(Dataset entries)
---+---

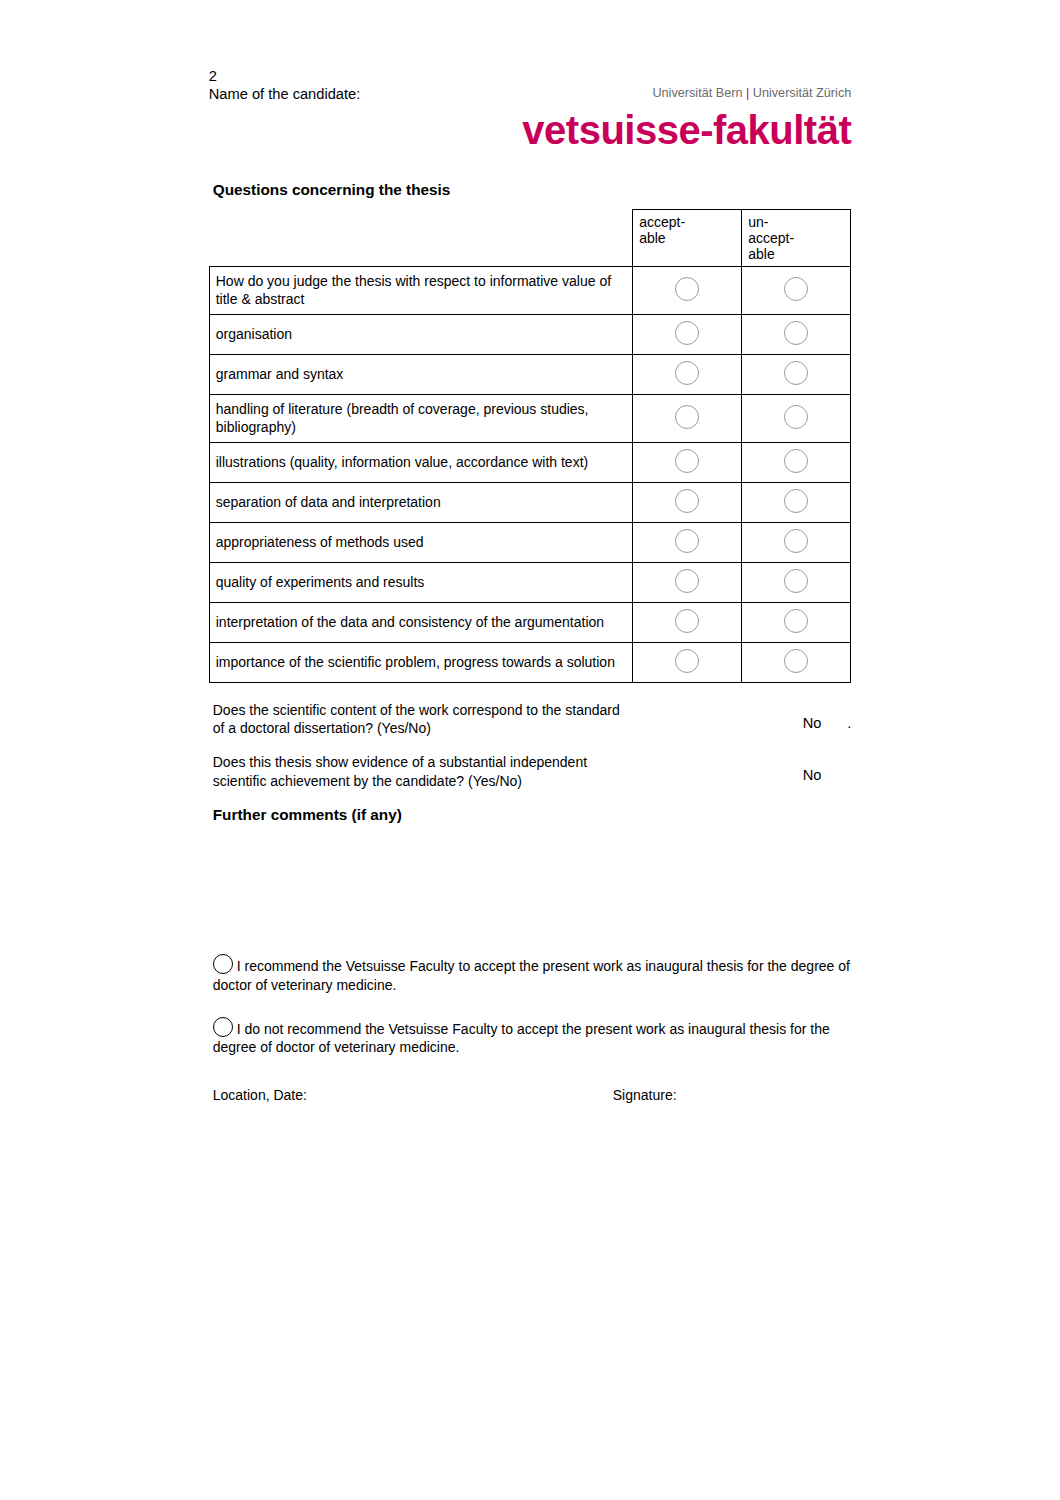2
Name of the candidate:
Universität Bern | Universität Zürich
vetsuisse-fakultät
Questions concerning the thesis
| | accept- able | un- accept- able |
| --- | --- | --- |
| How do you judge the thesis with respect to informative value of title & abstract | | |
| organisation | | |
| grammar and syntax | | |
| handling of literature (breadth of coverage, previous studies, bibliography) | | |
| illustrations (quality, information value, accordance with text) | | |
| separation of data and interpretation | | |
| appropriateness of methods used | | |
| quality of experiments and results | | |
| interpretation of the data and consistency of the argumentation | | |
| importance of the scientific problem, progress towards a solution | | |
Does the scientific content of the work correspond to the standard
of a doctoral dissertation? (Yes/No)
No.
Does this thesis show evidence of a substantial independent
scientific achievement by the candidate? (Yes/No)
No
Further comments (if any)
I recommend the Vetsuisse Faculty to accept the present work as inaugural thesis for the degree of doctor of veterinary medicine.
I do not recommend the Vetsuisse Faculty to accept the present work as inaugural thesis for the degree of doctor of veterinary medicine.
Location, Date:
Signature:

---+---

» **Aim of the exercise**: What is the number of lines in the data that include "value"? Answer with that number alone.

» **Solution to this exercise**: 2